- Film poster
- Directed by: Alexander Esway
- Written by: Pierre Wolff
- Produced by: Joseph Bercholz; Edouard Gide;
- Starring: Raimu; Yvette Lebon; André Alerme;
- Cinematography: Victor Arménise; Henri Janvier; Paul Portier;
- Edited by: Maurice Serein
- Music by: Adolphe Borchard
- Production company: Les Films Gibé
- Distributed by: CCFC
- Release date: 20 March 1940;
- Running time: 90 minutes
- Country: France
- Language: French

= The Man Who Seeks the Truth =

1940 film

The Man Who Seeks the Truth (French: L'homme qui cherche la vérité) is a 1940 French comedy film directed by Alexander Esway and starring Raimu, Yvette Lebon and André Alerme. It was shot at the Neuilly Studios in Paris. The film's sets were designed by the art director Henri Ménessier.
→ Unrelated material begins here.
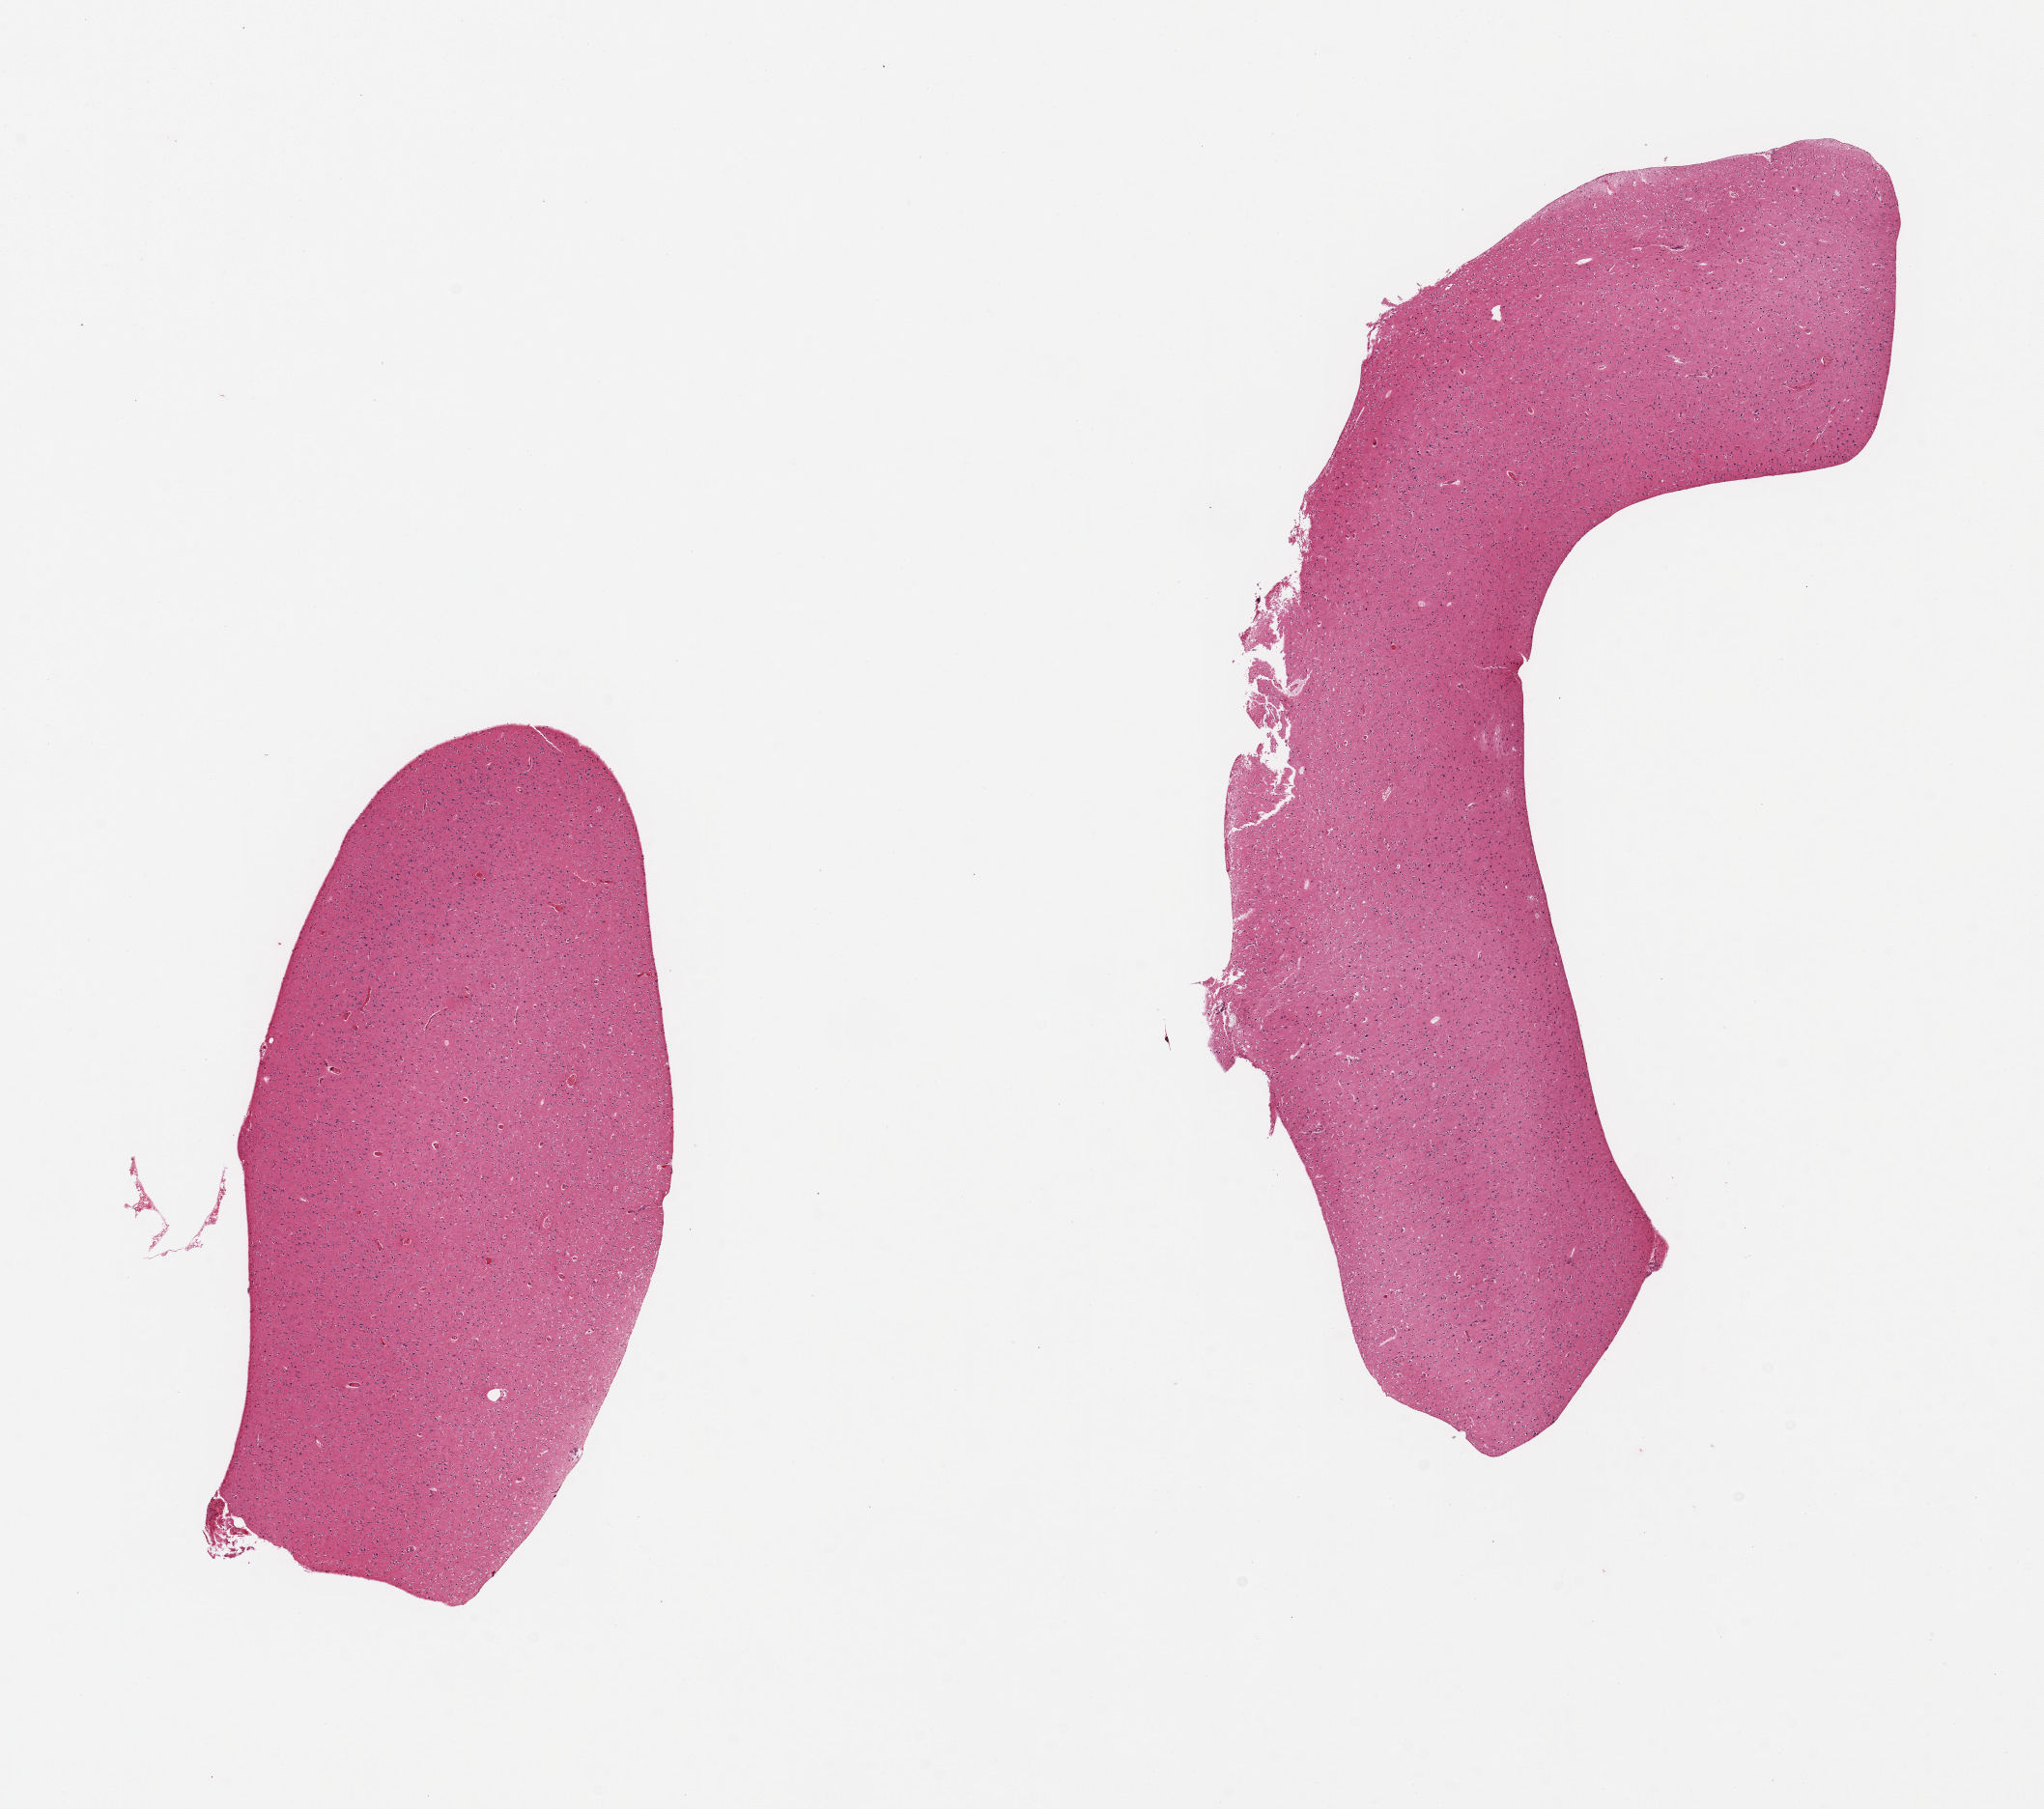
Digitized hematoxylin and eosin (H&E)-stained section — low-resolution overview of the scanned area, about 16.7 x 14.8 mm (slide scanned at 20x), PAXgene-fixed paraffin-embedded (PFPE) section, section of cerebral cortex (target tissue), tissue donor sample.
Review note (as recorded): 2 pieces.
In 1945 it was loosely remade in Hollywood as Bring on the Girls starring Veronica Lake.

==Synopsis==
In order to discover what his friends, family and colleagues really think about him Jean Vernet, a banker, feigns deafness so he can overhear conversations. He is shocked to discover that his previously happy existence is built on lies. Amongst them is the fact that his long-standing mistress Jacqueline is now the lover of his own godson Fernand.

== Bibliography ==
- Rège, Philippe. Encyclopedia of French Film Directors, Volume 1. Scarecrow Press, 2009.